The LA Opera investigation, conducted by the law firm Gibson, Dunn & Crutcher, said Domingo was one of 44 people interviewed and that the singer had "denied all allegations of unwanted contact and maintained that all his interactions were consensual."
The report added that investigators "often found him to be sincere in his denials but found some of them to be less credible or lacking in awareness."
It also said that investigators "found no evidence that Mr. Domingo ever engaged in a quid pro quo or retaliated against any woman by not casting or otherwise hiring her at LA Opera."
Nancy Seltzer, a spokeswoman for Domingo, said he had no immediate comment on the findings.
Two weeks ago, Domingo issued a pair of conflicting statements after the American Guild of Musical Artists concluded that he had "engaged in inappropriate activity, ranging from flirtation to sexual advances, in and outside of the workplace."
The union did not release specific findings. But people familiar with the investigation who spoke on condition of anonymity told the AP that investigators found 27 people were sexually harassed or had witnessed inappropriate behavior by Domingo in the 1990s and 2000s while he held senior management positions at the LA Opera and the Washington National Opera.
In concert with the findings, Domingo apologized to the women who had accused him of misconduct, after denying the allegations for months. "I want them to know that I am truly sorry," he said. "I accept full responsibility for my actions."
But two days later, as several Spanish organizations moved to cancel his appearances, he issued a second statement saying his apology had generated a false impression that he wanted to correct. "I have never behaved aggressively toward anybody, nor have I ever done anything to obstruct or hurt the career of anybody," he said.
The cancellations in Spain were the first in Europe, where reaction to the misconduct allegations was more muted than in the U.S., where Domingo's performances were swiftly canceled.
More cancellations have followed.

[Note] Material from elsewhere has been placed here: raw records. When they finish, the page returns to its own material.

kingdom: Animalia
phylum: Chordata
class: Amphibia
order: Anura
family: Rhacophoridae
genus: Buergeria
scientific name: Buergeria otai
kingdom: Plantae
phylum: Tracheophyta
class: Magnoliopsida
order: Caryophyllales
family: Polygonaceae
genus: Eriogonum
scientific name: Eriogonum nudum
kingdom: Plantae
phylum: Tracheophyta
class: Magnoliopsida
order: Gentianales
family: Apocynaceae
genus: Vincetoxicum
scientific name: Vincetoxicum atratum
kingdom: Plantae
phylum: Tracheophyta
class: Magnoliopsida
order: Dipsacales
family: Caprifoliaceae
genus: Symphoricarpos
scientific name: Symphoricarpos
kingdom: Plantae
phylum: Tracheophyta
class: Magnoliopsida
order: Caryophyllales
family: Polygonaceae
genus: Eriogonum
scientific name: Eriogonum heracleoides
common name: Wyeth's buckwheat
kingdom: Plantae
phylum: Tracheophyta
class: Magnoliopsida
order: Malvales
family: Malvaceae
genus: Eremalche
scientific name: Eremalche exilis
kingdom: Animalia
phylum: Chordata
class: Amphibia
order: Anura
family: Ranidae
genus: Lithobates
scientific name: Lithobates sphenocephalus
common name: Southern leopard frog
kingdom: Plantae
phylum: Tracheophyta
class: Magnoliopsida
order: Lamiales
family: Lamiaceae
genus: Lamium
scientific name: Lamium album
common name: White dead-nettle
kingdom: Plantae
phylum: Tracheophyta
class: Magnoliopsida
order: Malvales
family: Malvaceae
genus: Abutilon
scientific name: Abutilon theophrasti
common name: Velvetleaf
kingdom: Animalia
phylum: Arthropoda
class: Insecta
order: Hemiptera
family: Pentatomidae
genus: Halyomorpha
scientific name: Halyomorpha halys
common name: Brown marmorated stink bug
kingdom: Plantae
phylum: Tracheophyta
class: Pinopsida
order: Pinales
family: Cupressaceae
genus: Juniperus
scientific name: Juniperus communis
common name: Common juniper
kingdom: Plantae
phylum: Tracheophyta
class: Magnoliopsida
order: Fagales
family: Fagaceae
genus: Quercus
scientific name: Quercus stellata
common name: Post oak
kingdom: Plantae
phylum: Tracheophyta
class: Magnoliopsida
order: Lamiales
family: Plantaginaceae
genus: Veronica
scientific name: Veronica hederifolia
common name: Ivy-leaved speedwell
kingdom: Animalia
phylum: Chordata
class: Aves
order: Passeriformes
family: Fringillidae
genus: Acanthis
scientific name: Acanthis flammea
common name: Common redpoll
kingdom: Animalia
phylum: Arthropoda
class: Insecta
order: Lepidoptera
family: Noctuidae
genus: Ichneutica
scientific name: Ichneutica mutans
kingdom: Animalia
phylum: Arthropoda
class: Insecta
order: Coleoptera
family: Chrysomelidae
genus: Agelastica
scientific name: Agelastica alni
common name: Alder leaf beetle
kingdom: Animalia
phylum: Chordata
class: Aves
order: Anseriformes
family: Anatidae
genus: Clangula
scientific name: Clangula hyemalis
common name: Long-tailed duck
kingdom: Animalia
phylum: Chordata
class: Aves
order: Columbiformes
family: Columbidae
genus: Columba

London's Royal Opera House said in a statement last week it had mutually agreed with Domingo that he withdraw from a July production of "Don Carlo."
The Hamburg State Opera said Tuesday that Domingo had canceled planned appearances in late March and early April because of the coronavirus outbreak. The German company said the cancellation was due to medical recommendations stemming from his age and other factors and that it "understands and respects this decision."